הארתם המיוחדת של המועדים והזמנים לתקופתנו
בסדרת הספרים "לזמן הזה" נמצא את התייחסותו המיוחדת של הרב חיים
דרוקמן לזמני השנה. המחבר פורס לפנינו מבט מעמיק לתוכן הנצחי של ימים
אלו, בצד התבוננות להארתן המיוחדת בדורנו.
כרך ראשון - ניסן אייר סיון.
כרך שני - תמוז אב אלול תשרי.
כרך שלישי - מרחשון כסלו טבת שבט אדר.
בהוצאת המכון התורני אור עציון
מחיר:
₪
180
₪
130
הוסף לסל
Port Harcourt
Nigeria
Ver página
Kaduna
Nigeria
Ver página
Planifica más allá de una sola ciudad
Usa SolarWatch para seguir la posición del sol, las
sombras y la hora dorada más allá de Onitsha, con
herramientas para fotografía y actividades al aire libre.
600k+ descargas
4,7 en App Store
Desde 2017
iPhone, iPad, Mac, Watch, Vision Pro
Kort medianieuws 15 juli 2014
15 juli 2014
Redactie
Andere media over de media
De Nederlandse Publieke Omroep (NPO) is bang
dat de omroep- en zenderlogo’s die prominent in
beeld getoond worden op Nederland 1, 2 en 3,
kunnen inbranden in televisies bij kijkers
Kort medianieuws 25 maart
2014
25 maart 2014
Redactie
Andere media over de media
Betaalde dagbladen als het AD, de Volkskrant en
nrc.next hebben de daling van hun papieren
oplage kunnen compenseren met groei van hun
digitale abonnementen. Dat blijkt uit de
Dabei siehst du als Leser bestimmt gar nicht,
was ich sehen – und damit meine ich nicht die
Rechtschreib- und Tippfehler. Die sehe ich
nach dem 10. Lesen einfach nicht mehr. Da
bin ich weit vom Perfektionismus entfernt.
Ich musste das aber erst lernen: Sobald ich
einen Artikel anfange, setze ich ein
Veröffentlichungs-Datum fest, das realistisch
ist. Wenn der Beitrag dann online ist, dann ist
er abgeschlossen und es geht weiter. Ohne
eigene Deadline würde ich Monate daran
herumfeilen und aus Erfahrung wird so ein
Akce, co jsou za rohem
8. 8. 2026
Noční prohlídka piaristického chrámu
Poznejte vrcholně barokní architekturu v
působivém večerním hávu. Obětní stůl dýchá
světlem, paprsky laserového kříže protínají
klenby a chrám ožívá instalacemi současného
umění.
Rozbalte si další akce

> _Task goal_: Reproduce all lines from the records above that include the word "juli".

> _Exercise output_:
Kort medianieuws 15 juli 2014
15 juli 2014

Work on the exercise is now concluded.